━━━ GIVEN PASSAGE ━━━

Have you seen that kind with the fat, bulbous bodies the size of acorns? I mean, disproportionately large, to the point where a reasonable person's only conclusion is that they are either swollen with young or bloated with poison? If you haven't, STOP LAUGHING. I touched one of those spiders, okay, and it felt scaly. I won't even show you a picture of it, it's so gross. I would hate for you to, say, puke all over your computer, or weep so copiously with terror that you shorted out your keyboard.

In any case, Lexy and our Swedish friend Amir made fun of me mercilessly until I went back into its lair (i.e. the high tunnel where we'd been pulling up old tomato plants) and confronted it. I am not lying or even indulging in hyperbole when I tell you my *@$#ing heart was pounding. I put on my gloves, zipped up my rain jacket to cover my face (because the only thing worse than an evil spider is an evil spider ON YOUR FACE) and picked up a garden stake with which to dislodge the villain. Let me tell you that while things that move very quickly intimidate me, things that move slowly make me sick. I sat there for close to a minute poking this creature with a foot-long wedge of plastic and it barely moved at all. Finally, when my adrenaline threatened to give out, it hauled its bulk off the string I wanted and down the metal pole toward, I don't know and frankly I don't care. It was gone and I was free to leave. I've never had a more primal confrontation with evil, except that time I was working for the Democratic Party of Buncombe County and I got stuck outside a polling station against a fat little Republican lady from New York City who told me seventeen times that Rudy Giuliani was "the best thing going."

━━━

* TASKS TO COMPLETE:
(a) Write out the spider passage verbatim between "Have you seen" and "out your keyboard.", inclusive.
(b) Answer these questions from the spider passage:
(i) What are the spiders' bodies compared to in size?
(ii) Where had the old tomato plants been pulled up?
(iii) For about how long did the writer poke the spider before it moved off?
Rely solely on the spider passage.

━━━ DATA ROWS ━━━

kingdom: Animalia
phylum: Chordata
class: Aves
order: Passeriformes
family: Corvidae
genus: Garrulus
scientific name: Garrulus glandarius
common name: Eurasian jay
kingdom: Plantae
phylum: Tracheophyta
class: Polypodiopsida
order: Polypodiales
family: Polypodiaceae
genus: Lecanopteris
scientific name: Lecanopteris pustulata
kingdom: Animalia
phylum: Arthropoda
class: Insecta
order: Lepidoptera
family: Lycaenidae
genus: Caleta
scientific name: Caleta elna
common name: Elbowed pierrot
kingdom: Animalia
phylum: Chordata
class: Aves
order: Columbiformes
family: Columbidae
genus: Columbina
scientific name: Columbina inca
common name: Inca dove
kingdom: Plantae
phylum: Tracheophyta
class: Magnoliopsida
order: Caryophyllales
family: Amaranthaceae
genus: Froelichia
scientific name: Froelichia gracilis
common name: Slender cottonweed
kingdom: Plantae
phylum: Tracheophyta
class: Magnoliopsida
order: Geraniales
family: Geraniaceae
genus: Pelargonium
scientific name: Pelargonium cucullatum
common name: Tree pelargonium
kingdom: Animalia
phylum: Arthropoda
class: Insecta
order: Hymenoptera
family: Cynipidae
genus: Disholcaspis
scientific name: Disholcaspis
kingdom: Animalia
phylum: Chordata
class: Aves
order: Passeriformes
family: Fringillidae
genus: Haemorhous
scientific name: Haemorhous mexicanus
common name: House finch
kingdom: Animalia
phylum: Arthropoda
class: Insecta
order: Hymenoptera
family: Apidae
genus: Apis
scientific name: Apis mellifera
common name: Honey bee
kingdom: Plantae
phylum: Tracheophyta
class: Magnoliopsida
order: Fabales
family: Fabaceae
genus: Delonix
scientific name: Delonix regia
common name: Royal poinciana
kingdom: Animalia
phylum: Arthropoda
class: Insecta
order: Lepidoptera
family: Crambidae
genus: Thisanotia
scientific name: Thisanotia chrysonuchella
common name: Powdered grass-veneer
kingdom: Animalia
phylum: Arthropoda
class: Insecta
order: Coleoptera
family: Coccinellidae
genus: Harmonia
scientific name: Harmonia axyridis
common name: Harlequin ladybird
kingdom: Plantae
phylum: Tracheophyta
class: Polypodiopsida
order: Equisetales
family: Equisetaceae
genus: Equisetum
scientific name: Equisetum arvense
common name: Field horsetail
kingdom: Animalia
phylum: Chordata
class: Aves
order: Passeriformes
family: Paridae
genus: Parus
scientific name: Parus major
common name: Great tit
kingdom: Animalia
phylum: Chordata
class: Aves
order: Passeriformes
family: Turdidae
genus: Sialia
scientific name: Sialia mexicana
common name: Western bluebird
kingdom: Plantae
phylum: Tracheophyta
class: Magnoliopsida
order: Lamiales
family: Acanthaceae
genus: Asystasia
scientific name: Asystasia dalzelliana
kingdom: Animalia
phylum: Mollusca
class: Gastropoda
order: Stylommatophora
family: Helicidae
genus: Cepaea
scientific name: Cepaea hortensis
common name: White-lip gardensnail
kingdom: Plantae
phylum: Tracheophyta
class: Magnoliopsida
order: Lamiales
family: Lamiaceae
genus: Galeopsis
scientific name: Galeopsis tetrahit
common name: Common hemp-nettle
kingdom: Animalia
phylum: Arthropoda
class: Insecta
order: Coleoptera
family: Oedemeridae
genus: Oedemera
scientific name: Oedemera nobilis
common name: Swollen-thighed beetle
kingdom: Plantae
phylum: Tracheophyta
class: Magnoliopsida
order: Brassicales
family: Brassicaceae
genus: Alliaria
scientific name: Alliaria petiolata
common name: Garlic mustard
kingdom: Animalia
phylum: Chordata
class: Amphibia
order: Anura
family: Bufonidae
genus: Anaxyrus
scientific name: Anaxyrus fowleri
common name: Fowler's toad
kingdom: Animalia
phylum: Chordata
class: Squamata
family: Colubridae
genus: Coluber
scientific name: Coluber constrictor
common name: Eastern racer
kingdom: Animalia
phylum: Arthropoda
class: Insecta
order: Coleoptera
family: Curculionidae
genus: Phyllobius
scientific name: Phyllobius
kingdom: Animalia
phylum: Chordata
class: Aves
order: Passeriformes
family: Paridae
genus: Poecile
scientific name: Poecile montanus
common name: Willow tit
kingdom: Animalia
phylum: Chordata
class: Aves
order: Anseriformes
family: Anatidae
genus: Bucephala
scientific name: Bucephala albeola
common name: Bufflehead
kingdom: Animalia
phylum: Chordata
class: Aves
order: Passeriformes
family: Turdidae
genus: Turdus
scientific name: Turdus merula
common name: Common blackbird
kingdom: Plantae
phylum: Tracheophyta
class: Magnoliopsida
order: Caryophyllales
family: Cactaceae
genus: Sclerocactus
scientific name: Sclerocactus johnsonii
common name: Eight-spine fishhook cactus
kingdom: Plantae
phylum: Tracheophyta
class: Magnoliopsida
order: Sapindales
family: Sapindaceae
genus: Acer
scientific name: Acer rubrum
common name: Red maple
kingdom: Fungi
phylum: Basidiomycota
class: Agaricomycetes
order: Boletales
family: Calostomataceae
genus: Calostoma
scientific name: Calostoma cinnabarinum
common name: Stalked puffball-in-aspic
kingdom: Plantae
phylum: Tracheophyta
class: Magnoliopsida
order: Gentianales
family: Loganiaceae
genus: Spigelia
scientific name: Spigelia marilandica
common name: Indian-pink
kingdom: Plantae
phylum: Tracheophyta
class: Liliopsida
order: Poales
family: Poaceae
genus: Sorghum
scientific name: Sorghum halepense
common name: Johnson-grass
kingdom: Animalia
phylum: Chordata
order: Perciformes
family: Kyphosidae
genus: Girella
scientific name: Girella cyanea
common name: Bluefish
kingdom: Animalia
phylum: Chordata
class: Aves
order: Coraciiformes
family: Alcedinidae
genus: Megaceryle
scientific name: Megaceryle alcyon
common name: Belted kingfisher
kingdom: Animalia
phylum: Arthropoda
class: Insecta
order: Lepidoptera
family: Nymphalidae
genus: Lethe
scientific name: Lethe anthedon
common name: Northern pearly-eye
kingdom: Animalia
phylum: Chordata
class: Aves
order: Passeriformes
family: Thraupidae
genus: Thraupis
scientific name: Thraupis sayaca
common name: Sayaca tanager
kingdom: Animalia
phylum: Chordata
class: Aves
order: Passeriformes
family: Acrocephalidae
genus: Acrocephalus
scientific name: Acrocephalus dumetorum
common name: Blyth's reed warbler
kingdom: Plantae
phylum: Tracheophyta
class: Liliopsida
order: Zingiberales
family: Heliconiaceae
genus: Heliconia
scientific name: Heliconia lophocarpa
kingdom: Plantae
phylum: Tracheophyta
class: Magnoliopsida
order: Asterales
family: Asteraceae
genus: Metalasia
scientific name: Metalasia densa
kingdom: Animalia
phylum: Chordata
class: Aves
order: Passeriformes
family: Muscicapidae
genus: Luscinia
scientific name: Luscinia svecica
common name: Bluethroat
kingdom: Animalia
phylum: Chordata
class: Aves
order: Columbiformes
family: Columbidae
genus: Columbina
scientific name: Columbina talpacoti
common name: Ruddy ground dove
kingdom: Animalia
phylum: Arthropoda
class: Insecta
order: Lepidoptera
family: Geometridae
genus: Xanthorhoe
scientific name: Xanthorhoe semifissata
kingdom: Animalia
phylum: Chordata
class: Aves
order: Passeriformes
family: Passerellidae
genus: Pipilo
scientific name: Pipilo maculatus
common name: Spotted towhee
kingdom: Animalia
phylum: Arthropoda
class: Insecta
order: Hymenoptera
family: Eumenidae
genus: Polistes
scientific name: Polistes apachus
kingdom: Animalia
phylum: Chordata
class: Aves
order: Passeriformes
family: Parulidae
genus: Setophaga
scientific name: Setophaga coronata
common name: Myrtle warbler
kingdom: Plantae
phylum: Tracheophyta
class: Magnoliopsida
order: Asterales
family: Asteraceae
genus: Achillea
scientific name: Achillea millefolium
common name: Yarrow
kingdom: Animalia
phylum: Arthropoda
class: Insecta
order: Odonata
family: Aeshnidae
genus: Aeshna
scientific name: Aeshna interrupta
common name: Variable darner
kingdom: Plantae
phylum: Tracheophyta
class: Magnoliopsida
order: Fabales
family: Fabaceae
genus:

━━━

* ANSWERS TO THE PROBLEMS:
(a)
Have you seen that kind with the fat, bulbous bodies the size of acorns? I mean, disproportionately large, to the point where a reasonable person's only conclusion is that they are either swollen with young or bloated with poison? If you haven't, STOP LAUGHING. I touched one of those spiders, okay, and it felt scaly. I won't even show you a picture of it, it's so gross. I would hate for you to, say, puke all over your computer, or weep so copiously with terror that you shorted out your keyboard.

(b)
(i) Acorns
(ii) In the high tunnel
(iii) Close to a minute